In recent months the term ‘Open Banking’ has been getting plenty of air time, both in Parliament and in the media. But what is it, and what will it mean for customers?
There is little doubt that the Open Banking initiative is important as it will help deliver improved competition in the retail banking sector. It aims to create an environment for secure data sharing that will allow customers to make intelligent banking choices, tailored to their specific and personal needs, based on accurate and comparable information.
Providing customers with comparable information is one of the first industry deliverables and is due by the end of March 2017. Many banks already make information about branch locations, costs of accounts and rewards available to their customers, but there isn’t a single way to digest this data across the various competitive offerings. As a result shopping around for the ‘right’ bank account can sometimes feel like a daunting process.
Open Banking will change the landscape for customers. By using a comparison website, coupled with a customer’s own preferences for particular banking products, the intention is that they will be able to simply choose the best banking service for their specific needs.
The next stage of the Open Banking work will focus on delivering an API that, with the permission of the customer, would enable trusted third party apps to provide extra banking services. The API will also allow payments to be made through these apps, broadening the range of banking products available to retail customers, and potentially enhancing financial capability along the way. The use of APIs – or Application Programming Interfaces – is nothing new, we use them every day on the internet and on smartphone apps. It’s the use of APIs to share this data that makes this such a revolutionary step in how we bank.
The way this data would be shared would be similar to how data for payment transactions is currently shared – where payment service providers use robust schemes to communicate payments on behalf of customers.
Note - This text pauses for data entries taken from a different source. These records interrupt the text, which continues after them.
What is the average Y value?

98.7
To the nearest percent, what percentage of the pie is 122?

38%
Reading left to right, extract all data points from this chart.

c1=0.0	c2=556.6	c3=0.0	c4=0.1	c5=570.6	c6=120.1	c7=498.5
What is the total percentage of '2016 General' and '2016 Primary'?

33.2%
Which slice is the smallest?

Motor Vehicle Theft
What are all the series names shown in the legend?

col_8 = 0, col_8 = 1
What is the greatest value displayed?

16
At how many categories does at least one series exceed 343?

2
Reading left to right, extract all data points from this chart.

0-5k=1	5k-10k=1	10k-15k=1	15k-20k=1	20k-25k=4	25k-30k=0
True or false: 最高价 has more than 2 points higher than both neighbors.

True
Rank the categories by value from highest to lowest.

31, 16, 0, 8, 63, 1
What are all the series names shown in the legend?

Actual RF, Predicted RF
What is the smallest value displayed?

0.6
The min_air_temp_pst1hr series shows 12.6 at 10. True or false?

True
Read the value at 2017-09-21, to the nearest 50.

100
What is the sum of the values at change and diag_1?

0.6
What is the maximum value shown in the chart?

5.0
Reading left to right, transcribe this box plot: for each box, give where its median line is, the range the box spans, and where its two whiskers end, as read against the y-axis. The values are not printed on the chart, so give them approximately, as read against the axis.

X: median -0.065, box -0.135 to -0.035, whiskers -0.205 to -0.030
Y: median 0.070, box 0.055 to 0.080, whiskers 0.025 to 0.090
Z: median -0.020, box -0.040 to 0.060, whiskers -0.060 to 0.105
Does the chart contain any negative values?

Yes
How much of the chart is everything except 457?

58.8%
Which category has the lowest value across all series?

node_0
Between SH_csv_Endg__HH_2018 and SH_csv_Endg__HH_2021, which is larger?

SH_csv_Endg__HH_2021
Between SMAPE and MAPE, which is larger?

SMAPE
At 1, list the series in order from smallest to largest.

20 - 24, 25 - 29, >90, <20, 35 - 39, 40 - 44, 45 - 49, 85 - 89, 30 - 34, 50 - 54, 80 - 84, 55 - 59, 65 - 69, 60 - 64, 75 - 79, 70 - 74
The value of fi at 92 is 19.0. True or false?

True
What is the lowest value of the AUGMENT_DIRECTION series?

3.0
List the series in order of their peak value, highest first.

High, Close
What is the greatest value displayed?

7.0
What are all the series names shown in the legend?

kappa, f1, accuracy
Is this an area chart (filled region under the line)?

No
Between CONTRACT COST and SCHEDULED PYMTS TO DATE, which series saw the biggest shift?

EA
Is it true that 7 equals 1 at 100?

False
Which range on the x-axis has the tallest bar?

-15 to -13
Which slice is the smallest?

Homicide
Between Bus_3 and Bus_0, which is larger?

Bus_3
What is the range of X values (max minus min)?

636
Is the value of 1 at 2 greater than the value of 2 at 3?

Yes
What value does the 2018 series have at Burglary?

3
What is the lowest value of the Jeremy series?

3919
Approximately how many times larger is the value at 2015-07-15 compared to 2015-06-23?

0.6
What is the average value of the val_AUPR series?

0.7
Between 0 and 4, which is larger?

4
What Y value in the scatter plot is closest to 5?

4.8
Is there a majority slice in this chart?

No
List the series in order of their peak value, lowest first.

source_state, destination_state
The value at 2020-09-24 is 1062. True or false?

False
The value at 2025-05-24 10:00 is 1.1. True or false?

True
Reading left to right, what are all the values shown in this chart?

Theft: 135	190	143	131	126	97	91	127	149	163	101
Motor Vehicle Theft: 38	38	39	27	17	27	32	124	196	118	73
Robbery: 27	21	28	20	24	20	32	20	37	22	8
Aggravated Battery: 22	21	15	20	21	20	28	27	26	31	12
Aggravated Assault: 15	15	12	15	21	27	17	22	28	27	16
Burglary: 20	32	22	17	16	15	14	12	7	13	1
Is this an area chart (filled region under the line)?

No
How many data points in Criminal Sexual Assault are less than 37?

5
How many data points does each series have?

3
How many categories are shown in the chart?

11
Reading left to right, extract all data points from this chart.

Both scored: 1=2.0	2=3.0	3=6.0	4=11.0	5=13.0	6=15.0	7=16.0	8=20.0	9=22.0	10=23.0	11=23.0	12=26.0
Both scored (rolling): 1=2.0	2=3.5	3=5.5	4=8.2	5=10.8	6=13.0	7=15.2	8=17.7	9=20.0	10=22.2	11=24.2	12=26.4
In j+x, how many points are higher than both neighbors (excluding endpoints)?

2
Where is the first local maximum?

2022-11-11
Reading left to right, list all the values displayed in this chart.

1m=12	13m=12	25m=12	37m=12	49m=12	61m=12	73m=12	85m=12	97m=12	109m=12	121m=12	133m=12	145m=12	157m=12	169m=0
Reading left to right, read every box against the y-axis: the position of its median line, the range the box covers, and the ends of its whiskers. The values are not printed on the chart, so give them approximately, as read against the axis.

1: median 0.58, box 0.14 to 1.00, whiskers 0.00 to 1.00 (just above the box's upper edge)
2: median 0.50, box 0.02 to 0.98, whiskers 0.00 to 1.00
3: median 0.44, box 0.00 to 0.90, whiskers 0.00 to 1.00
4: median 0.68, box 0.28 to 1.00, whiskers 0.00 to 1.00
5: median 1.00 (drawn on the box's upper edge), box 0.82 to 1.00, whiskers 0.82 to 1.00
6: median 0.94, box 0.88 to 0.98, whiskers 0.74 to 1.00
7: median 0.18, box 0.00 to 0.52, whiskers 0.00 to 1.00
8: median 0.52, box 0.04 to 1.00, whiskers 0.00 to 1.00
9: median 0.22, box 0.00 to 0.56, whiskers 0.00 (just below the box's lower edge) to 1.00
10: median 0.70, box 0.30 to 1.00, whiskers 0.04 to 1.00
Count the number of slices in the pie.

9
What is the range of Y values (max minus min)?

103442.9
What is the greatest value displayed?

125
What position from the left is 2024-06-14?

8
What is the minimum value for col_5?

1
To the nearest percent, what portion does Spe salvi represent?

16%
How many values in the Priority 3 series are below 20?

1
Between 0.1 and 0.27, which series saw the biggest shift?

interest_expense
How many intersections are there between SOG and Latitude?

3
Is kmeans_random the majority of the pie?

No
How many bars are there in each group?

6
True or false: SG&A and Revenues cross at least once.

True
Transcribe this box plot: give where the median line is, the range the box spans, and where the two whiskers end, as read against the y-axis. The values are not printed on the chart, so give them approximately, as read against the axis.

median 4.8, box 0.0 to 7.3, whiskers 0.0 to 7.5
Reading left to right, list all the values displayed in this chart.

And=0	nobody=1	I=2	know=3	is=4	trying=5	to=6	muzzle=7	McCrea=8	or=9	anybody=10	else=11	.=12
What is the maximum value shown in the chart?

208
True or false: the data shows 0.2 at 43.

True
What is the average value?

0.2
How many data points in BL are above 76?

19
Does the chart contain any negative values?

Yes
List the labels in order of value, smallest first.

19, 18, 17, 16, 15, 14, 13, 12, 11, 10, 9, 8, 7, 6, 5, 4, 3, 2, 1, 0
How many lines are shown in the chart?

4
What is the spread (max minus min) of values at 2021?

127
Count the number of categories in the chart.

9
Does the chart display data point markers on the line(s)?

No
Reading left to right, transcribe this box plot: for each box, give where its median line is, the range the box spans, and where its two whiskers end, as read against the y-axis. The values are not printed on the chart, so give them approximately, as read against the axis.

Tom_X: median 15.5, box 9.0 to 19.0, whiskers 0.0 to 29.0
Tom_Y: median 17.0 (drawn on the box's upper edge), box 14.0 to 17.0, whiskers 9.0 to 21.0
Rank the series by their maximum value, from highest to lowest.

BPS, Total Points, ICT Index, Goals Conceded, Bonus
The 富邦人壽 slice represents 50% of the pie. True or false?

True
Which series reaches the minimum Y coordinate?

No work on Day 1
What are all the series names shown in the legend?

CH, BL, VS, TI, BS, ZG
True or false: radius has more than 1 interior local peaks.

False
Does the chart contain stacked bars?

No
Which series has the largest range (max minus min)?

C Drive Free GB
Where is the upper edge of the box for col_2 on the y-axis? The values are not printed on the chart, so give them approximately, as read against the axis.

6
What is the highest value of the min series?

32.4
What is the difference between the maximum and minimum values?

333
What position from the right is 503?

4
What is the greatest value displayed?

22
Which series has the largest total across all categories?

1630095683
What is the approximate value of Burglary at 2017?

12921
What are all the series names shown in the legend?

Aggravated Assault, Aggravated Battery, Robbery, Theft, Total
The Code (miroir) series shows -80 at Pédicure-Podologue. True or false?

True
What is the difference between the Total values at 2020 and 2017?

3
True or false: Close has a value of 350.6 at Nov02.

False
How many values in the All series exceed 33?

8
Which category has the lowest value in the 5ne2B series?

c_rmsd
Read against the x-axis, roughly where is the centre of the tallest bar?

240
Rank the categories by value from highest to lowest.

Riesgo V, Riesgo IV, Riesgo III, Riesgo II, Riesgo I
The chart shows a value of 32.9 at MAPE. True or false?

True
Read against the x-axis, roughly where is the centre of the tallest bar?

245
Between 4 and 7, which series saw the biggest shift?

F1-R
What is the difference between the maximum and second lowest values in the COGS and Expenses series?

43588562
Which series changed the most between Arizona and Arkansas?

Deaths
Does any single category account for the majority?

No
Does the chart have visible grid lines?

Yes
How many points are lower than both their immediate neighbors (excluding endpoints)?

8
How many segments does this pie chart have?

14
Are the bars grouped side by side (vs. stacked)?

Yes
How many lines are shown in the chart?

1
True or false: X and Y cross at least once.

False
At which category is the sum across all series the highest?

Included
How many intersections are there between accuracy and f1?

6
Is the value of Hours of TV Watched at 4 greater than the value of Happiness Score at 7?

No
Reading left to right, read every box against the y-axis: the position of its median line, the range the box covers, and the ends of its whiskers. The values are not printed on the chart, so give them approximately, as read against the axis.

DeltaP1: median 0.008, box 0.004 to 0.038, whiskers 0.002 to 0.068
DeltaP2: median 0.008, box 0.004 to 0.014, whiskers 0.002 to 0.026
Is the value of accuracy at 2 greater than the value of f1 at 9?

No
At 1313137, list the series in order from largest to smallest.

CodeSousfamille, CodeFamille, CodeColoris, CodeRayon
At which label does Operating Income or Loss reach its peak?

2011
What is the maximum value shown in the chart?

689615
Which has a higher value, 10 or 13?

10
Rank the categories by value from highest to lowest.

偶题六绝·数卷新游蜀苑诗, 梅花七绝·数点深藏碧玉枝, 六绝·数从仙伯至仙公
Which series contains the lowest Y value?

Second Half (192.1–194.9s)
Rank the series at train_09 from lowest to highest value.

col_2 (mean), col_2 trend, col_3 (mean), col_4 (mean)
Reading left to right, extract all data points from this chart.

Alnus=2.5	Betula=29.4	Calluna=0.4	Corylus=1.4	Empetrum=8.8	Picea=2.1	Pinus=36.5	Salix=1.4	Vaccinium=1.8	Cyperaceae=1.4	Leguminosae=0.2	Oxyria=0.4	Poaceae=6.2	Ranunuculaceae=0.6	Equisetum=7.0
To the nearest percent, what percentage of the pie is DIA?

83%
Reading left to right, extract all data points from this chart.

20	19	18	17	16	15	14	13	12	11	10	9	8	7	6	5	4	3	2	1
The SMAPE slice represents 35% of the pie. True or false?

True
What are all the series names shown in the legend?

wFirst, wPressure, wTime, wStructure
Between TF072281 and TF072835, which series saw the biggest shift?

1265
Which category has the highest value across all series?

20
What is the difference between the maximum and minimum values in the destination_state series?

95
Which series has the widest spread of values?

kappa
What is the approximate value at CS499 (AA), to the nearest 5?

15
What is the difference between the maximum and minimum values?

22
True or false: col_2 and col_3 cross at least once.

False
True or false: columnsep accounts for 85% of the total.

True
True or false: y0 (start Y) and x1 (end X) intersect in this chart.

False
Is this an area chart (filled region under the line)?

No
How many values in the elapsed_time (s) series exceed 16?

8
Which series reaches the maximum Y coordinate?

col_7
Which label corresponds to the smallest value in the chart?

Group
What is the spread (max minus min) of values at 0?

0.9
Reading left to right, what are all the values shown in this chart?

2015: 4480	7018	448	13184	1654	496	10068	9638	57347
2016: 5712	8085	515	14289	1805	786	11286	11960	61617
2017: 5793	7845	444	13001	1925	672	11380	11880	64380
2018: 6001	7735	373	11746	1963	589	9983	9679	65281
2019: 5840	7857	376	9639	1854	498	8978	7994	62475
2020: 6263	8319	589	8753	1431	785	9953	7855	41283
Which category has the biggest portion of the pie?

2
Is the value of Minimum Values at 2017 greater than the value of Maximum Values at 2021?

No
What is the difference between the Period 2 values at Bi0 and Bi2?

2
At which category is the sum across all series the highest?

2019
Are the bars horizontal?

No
Work is currently under way to understand how open banking ambitions will operate in tandem with regulatory requirements coming from the European Union, for example, the revised Payment Systems Directive and the General Data Protection Regulation.
With FinTechs and other challenger organisations pushing to be part of the retail banking market, the premise behind the success of Open Banking relies on these groups being able to deliver viable alternative products for customers.
It is likely that by offering customers more significant and segmented choices, we will start to see the market transform as a whole, with traditional banks delivering more innovative products in order attract and retain customers.